- _Action item 1_: From the monsoon tracking article, list every number written in digits in the text that follows the date line, with a few words on what each one refers to.
- _Action item 2_: Continue the news article on India's monsoon tracking, starting after its last paragraph.

- _Extracted text_:

Flood-hit India boosts monsoon tracking skills

By Reuters, Kuala Lumpur
30 August 2006, 18:00 PM
India is strengthening its skills to predict annual monsoon rains that spell the difference between riches and ruin for its farmers, but says 2010 is the earliest it will be able to advise them when to grow crops.

India's four-month monsoon season plays a crucial role in determining rural incomes and consumer spending for a wide range of goods, because about two-thirds of a population of more than one billion live off the land.

Science and Technology Minister Kapil Sibal said India was investing $215 million in the first phase of plans to improve weather prediction that includes upgrading weather forecasting equipment across the country.

"Our ultimate goal is to provide specific information to our farmers about the possibility of the monsoon hitting them at a given time, because that really determines their sowing and their harvesting times," Sibal said in the Malaysian capital.

Today, it is impossible to accurately predict the path and direction of winds carrying the rain, the main source of water for most farms in India -- and even less so the amount of rain that will pour down.

Devastating floods across five states this year have already hurt Indian industrial and agricultural output.

Swollen rivers swamped thousands of villages and towns in parts of the south and the industrialised west, forcing 4.5 million people from their homes and halting output at a major gas plant serving northern power stations.

In the desert state of Rajasthan, the heaviest rains in at least three decades triggered flooding last week that killed almost 140 people and displaced thousands from their homes.

- _Dataset content_:
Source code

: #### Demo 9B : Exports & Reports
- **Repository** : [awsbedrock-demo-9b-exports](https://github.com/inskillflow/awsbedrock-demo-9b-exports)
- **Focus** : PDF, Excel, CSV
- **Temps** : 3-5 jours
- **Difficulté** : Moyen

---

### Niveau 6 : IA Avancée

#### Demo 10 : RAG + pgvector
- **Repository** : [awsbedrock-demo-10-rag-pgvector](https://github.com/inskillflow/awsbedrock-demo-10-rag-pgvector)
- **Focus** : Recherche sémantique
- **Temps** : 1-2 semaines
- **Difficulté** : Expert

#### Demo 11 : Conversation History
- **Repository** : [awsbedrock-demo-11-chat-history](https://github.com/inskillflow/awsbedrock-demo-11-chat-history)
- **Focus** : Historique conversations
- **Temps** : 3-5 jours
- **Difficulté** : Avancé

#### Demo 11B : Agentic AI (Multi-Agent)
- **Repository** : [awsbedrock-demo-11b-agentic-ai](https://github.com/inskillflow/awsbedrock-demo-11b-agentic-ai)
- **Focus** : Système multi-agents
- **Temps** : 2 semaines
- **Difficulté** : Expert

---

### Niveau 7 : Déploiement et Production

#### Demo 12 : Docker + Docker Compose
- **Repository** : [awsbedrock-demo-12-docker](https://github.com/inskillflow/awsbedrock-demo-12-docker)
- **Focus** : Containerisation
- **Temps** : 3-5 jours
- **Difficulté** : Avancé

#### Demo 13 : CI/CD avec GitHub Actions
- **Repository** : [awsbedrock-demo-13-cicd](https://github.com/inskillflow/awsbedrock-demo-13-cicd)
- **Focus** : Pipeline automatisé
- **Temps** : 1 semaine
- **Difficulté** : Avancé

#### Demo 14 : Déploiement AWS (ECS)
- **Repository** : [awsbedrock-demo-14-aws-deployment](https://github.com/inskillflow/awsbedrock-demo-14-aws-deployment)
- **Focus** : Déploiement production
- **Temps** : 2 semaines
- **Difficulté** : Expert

- _Exercise result 1_:
- 2010: the earliest year India will be able to advise farmers when to grow crops
- $215 million: India's investment in the first phase of its plans to improve weather prediction
- 4.5 million: the number of people forced from their homes by swollen rivers
- 140: almost 140 people were killed by flooding last week in Rajasthan

- _Exercise result 2_:
But India expects to be in a much better position to track the monsoon by the middle of 2008, Sibal said, when it will have built a network of weather stations, rain gauges, sophisticated radar and weather-modelling techniques to monitor the winds.

"You can buy the instrumentation but you need physical assets to be built on the ground to actually put it in place," said Sibal, who was on a visit to Malaysia for talks with ministers of the 10-member Association of Southeast Asian Nations (ASEAN).

"So I think, though it will take about five to seven years to set up the whole system till stage three, stage one should be ready by 2008."

The monsoon rains are crucial for crops such as oilseeds, cotton and rice.

On genetically modified seeds, Sibal said Indian farmers had adapted very quickly to GM cotton, launched in 2002, but concerns over high prices and seed quality needed to be worked out.

"We all believe that farmers have a right, in a sense, in the context of a country which is substantially an agrarian economy, to have access to these products at reasonable and affordable prices," he added.

Indian government research was focusing on foods such as more tasty and larger brinjals (eggplants) and tomatoes as well as protein-rich rice which could be put on the market by 2010 or 2012, following field trials, Sibal said.